# What is needed
Please quote the material exactly, every line of it.

Provided data Start Marker

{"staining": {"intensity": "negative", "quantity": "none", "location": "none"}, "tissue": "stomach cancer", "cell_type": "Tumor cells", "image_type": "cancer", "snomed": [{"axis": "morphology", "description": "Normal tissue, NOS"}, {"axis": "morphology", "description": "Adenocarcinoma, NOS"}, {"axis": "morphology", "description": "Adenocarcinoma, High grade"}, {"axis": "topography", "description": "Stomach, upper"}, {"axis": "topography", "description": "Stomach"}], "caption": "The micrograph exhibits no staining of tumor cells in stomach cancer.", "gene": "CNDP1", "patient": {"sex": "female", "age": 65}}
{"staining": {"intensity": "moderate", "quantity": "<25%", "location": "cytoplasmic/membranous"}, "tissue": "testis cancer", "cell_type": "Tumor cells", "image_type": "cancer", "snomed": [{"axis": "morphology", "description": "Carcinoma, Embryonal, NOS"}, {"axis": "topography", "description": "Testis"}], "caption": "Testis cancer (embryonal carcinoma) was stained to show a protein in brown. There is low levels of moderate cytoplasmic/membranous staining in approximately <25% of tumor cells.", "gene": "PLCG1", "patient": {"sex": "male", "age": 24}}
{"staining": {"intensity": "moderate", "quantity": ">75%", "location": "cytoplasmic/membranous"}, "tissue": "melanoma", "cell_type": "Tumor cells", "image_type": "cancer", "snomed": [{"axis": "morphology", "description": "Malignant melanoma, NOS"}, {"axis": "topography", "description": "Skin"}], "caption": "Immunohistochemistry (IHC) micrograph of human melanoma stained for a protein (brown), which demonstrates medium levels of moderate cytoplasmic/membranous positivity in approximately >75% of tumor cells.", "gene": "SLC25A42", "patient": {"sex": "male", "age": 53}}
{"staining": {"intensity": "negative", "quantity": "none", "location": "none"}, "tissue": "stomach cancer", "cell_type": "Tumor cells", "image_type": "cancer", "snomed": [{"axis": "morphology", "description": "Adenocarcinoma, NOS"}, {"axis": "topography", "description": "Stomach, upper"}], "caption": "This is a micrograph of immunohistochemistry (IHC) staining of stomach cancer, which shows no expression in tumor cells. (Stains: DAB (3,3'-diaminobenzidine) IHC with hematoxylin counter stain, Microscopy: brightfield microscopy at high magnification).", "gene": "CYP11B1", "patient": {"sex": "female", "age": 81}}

Provided data End Marker

# Exercise response
{"staining": {"intensity": "negative", "quantity": "none", "location": "none"}, "tissue": "stomach cancer", "cell_type": "Tumor cells", "image_type": "cancer", "snomed": [{"axis": "morphology", "description": "Normal tissue, NOS"}, {"axis": "morphology", "description": "Adenocarcinoma, NOS"}, {"axis": "morphology", "description": "Adenocarcinoma, High grade"}, {"axis": "topography", "description": "Stomach, upper"}, {"axis": "topography", "description": "Stomach"}], "caption": "The micrograph exhibits no staining of tumor cells in stomach cancer.", "gene": "CNDP1", "patient": {"sex": "female", "age": 65}}
{"staining": {"intensity": "moderate", "quantity": "<25%", "location": "cytoplasmic/membranous"}, "tissue": "testis cancer", "cell_type": "Tumor cells", "image_type": "cancer", "snomed": [{"axis": "morphology", "description": "Carcinoma, Embryonal, NOS"}, {"axis": "topography", "description": "Testis"}], "caption": "Testis cancer (embryonal carcinoma) was stained to show a protein in brown. There is low levels of moderate cytoplasmic/membranous staining in approximately <25% of tumor cells.", "gene": "PLCG1", "patient": {"sex": "male", "age": 24}}
{"staining": {"intensity": "moderate", "quantity": ">75%", "location": "cytoplasmic/membranous"}, "tissue": "melanoma", "cell_type": "Tumor cells", "image_type": "cancer", "snomed": [{"axis": "morphology", "description": "Malignant melanoma, NOS"}, {"axis": "topography", "description": "Skin"}], "caption": "Immunohistochemistry (IHC) micrograph of human melanoma stained for a protein (brown), which demonstrates medium levels of moderate cytoplasmic/membranous positivity in approximately >75% of tumor cells.", "gene": "SLC25A42", "patient": {"sex": "male", "age": 53}}
{"staining": {"intensity": "negative", "quantity": "none", "location": "none"}, "tissue": "stomach cancer", "cell_type": "Tumor cells", "image_type": "cancer", "snomed": [{"axis": "morphology", "description": "Adenocarcinoma, NOS"}, {"axis": "topography", "description": "Stomach, upper"}], "caption": "This is a micrograph of immunohistochemistry (IHC) staining of stomach cancer, which shows no expression in tumor cells. (Stains: DAB (3,3'-diaminobenzidine) IHC with hematoxylin counter stain, Microscopy: brightfield microscopy at high magnification).", "gene": "CYP11B1", "patient": {"sex": "female", "age": 81}}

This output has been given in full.